Barry, Barbara, Sheila, Susan
I remember. Do you?
These photos are priceless, Judy!! Happy Easter!
Thanks, Mary Ann — and happy Easter to you and yours as well!
I had a favorite skirt suit in blue and glasses like Susan in the last picture….a happy memory for me, too!
We all had outfits like that at one time or another, didn’t we?

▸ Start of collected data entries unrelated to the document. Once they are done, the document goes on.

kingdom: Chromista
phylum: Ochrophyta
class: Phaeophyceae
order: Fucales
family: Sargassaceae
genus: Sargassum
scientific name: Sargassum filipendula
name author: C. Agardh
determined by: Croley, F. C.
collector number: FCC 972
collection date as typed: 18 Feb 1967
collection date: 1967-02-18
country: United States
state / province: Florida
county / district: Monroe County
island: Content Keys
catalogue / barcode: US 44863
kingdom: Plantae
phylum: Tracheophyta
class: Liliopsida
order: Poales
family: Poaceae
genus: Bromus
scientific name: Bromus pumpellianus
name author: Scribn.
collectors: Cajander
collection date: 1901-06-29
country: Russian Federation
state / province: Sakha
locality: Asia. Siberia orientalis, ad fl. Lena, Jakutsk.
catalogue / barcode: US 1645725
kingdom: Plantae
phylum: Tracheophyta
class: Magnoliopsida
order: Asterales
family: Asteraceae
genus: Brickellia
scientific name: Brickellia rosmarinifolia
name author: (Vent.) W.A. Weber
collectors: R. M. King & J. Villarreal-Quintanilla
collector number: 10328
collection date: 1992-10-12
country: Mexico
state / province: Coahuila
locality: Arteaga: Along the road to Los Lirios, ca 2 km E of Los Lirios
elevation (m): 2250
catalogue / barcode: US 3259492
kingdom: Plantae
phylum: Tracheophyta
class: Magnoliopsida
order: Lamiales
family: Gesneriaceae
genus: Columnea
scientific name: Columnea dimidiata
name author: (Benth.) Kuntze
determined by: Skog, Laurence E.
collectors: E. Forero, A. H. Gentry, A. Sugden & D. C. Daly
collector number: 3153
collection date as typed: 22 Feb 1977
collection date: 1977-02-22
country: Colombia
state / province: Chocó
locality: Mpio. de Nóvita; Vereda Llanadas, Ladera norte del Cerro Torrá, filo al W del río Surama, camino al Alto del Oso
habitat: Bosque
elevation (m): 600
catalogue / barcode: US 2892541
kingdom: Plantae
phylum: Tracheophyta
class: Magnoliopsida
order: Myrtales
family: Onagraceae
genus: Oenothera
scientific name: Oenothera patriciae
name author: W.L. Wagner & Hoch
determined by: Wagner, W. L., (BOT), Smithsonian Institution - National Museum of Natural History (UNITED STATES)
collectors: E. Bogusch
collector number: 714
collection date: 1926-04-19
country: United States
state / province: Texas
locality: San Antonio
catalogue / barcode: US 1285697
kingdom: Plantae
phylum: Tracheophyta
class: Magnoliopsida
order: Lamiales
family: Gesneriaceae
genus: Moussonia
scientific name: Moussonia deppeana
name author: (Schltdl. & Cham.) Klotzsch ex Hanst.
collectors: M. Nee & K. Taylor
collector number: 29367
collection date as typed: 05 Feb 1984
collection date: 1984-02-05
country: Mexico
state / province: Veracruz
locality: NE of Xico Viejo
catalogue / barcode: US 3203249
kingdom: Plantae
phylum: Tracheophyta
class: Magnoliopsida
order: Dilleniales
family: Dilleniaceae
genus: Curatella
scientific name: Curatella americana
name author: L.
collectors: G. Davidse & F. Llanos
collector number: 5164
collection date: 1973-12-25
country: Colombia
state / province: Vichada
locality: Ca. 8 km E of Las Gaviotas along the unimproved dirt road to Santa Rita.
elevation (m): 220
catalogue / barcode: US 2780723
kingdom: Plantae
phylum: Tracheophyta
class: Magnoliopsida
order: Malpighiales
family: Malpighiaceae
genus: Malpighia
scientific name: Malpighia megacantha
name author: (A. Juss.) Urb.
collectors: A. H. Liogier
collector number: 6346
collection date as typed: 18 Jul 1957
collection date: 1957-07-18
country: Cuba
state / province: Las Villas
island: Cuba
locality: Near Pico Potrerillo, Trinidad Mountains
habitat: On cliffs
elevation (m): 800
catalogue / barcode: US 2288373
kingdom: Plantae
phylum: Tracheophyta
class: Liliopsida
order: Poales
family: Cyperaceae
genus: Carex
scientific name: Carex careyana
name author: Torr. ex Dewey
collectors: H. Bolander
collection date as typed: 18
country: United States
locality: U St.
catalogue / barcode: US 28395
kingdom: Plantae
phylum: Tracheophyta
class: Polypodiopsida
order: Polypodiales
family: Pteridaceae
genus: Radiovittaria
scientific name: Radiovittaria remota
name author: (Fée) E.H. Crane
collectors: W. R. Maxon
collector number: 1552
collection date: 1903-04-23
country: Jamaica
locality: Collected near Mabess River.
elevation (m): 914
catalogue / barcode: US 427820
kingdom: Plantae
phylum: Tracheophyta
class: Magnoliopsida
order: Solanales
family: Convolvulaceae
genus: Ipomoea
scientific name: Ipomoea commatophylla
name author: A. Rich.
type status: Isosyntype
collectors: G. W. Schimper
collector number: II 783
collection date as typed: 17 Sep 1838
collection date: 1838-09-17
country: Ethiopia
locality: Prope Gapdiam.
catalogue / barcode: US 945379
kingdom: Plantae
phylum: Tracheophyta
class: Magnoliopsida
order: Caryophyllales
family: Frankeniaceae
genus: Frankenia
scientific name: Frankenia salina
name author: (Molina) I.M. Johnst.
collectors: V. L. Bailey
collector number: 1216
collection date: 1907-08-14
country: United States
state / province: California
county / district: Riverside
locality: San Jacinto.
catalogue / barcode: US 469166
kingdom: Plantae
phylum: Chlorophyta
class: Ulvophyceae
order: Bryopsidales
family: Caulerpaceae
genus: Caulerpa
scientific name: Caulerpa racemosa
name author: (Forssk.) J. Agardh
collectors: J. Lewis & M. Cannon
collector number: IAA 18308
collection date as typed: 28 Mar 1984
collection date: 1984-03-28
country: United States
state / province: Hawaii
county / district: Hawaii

I never went to an Easter egg hunt…but it always sounded like so much fun! Perhaps it was because I was an only child, My Mom’s brother Bobby had two daughters who lived in New Jersey, and her brother David had children, but was divorced. My Dad’s brother had two girls, and when we were very young we all met at Grandma & Grandpa Newton’s house in Homer, New York. I have some black and white pics from my Uncle David’s Kodak Brownie camera of us dying Easter eggs at the dining room table one year. I also have a memory of going to my maternal grandmother’s apartment one year after my grandfather had died. She hid a plastic rabbit pulling a plastic wagon full of candy, and had hidden it under the end table in the living room. We didn’t usually go to church on Easter Sunday because we were usually at one of the grandmother’s, but we went on Palm Sunday to the Methodist church and received our palm fronds…and we took communion on Maundy Thursday. When I chatted with my Mom on the phone this afternoon, she reminded me of how her Orthodox Jewish daddy would always give me a new bonnet and white gloves for Easter when I was a little girl. And I remember receiving those sugar eggs that have a scene inside from my Dad’s Mom. The memories were only of about five years of my life because by that time, both my Mom’s Dad and my Dad’s Mom had passed away. Things were a lot different after that.
Sounds like you have sweet memories too, Debra.
I also remember the whole “new outfit” shopping expeditions. In looking at the pictures now, I marvel how the Moms got us all together looking so smart. I loved reading your Easter memeories.
I seem to recall threats of mayhem if we didn’t keep the clothes neat and clean at least until the photos were taken!